Yeah. It honestly took me a while to just accept the fact that he's gone now, and once I finally did, I just let it all out. I've been crying for about 10 minutes now, and I'm beginning to calm down. I took three candles, went out on the deck, and lit 'em. I also wrote 'Daniel Kyre' on my wrist with a heart underneath it in honor of Daniel. I'm just letting out all if the tears, all of the sorrow. This hit me really hard, and the fact that no one will see him again... I just don't want to think about it. I also heard that Cyndago will be discontinued. Honestly, that's probably the best decision. My eyes are red and puffy, with dried tears on my cheeks.
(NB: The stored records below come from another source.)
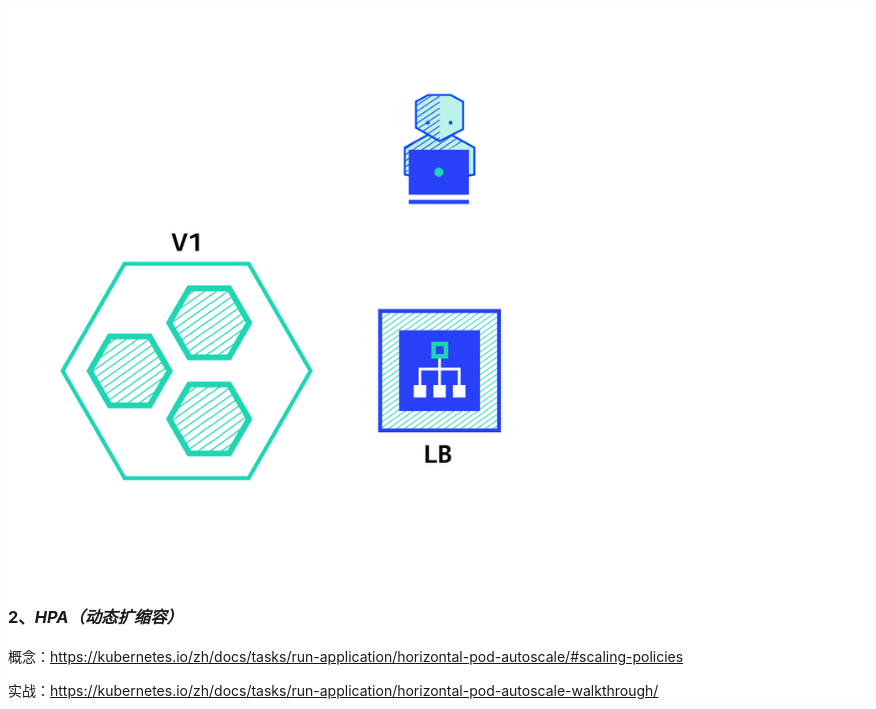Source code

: ![img](assets/5bddc931-ramped.gif)







### 2、*HPA（动态扩缩容）*



概念：https://kubernetes.io/zh/docs/tasks/run-application/horizontal-pod-autoscale/#scaling-policies

实战：https://kubernetes.io/zh/docs/tasks/run-application/horizontal-pod-autoscale-walkthrough/
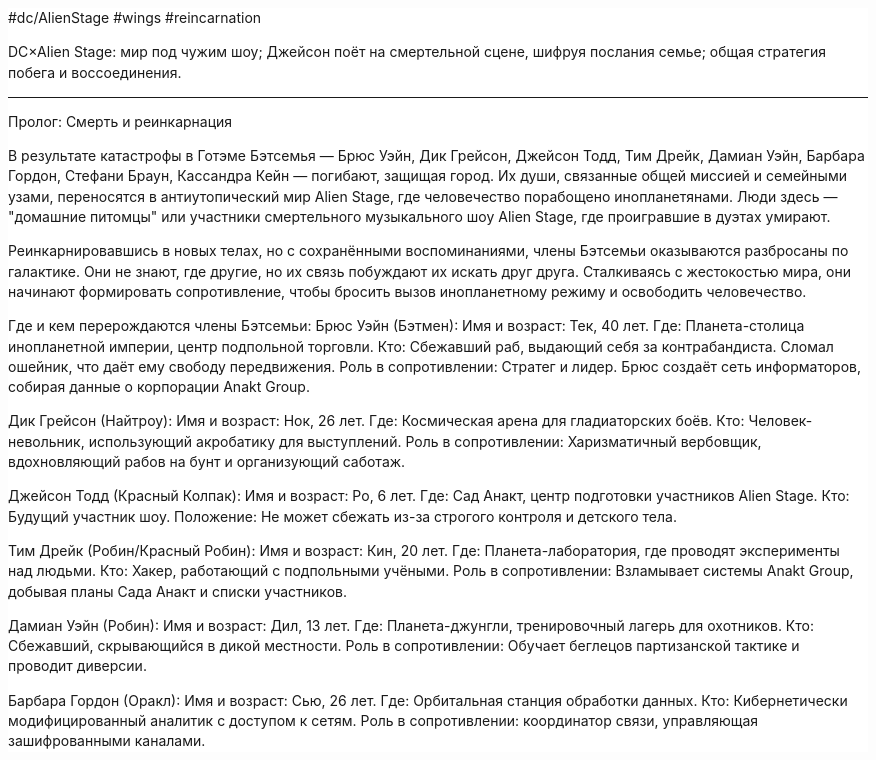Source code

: #dc/AlienStage #wings #reincarnation 

DC×Alien Stage: мир под чужим шоу; Джейсон поёт на смертельной сцене, шифруя послания семье; общая стратегия побега и воссоединения.

---
Пролог: Смерть и реинкарнация

В результате катастрофы в Готэме Бэтсемья — Брюс Уэйн, Дик Грейсон, Джейсон Тодд, Тим Дрейк, Дамиан Уэйн, Барбара Гордон, Стефани Браун, Кассандра Кейн — погибают, защищая город. Их души, связанные общей миссией и семейными узами, переносятся в антиутопический мир Alien Stage, где человечество порабощено инопланетянами. Люди здесь — "домашние питомцы" или участники смертельного музыкального шоу Alien Stage, где проигравшие в дуэтах умирают.

Реинкарнировавшись в новых телах, но с сохранёнными воспоминаниями, члены Бэтсемьи оказываются разбросаны по галактике. Они не знают, где другие, но их связь побуждают их искать друг друга. Сталкиваясь с жестокостью мира, они начинают формировать сопротивление, чтобы бросить вызов инопланетному режиму и освободить человечество.

Где и кем перерождаются члены Бэтсемьи:
Брюс Уэйн (Бэтмен):
Имя и возраст: Тек, 40 лет.
Где: Планета-столица инопланетной империи, центр подпольной торговли.
Кто: Сбежавший раб, выдающий себя за контрабандиста. Сломал ошейник, что даёт ему свободу передвижения.
Роль в сопротивлении: Стратег и лидер. Брюс создаёт сеть информаторов, собирая данные о корпорации Anakt Group.

Дик Грейсон (Найтроу):
Имя и возраст: Нок, 26 лет.
Где: Космическая арена для гладиаторских боёв.
Кто: Человек-невольник, использующий акробатику для выступлений.
Роль в сопротивлении: Харизматичный вербовщик, вдохновляющий рабов на бунт и организующий саботаж.

Джейсон Тодд (Красный Колпак):
Имя и возраст: Ро, 6 лет.
Где: Сад Анакт, центр подготовки участников Alien Stage.
Кто: Будущий участник шоу. 
Положение: Не может сбежать из-за строгого контроля и детского тела.

Тим Дрейк (Робин/Красный Робин):
Имя и возраст: Кин, 20 лет.
Где: Планета-лаборатория, где проводят эксперименты над людьми.
Кто: Хакер, работающий с подпольными учёными.
Роль в сопротивлении: Взламывает системы Anakt Group, добывая планы Сада Анакт и списки участников.

Дамиан Уэйн (Робин):
Имя и возраст: Дил, 13 лет.
Где: Планета-джунгли, тренировочный лагерь для охотников.
Кто: Сбежавший, скрывающийся в дикой местности.
Роль в сопротивлении: Обучает беглецов партизанской тактике и проводит диверсии.

Барбара Гордон (Оракл):
Имя и возраст: Сью, 26 лет.
Где: Орбитальная станция обработки данных.
Кто: Кибернетически модифицированный аналитик с доступом к сетям.
Роль в сопротивлении: координатор связи, управляющая зашифрованными каналами.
I have depression, and I know how it feels to continually have a mental war raging all within your head. In the end, it just becomes too much to handle. And that's what happened with Daniel. I just didn't- I couldn't accept the fact that he'd passed, but I had to eventually. I feel a little better now, but I still feel like a part of me left when he passed. I'll never forget you Daniel, or Cyndago, and the laughs and memories you left behind to share. Thank you, again.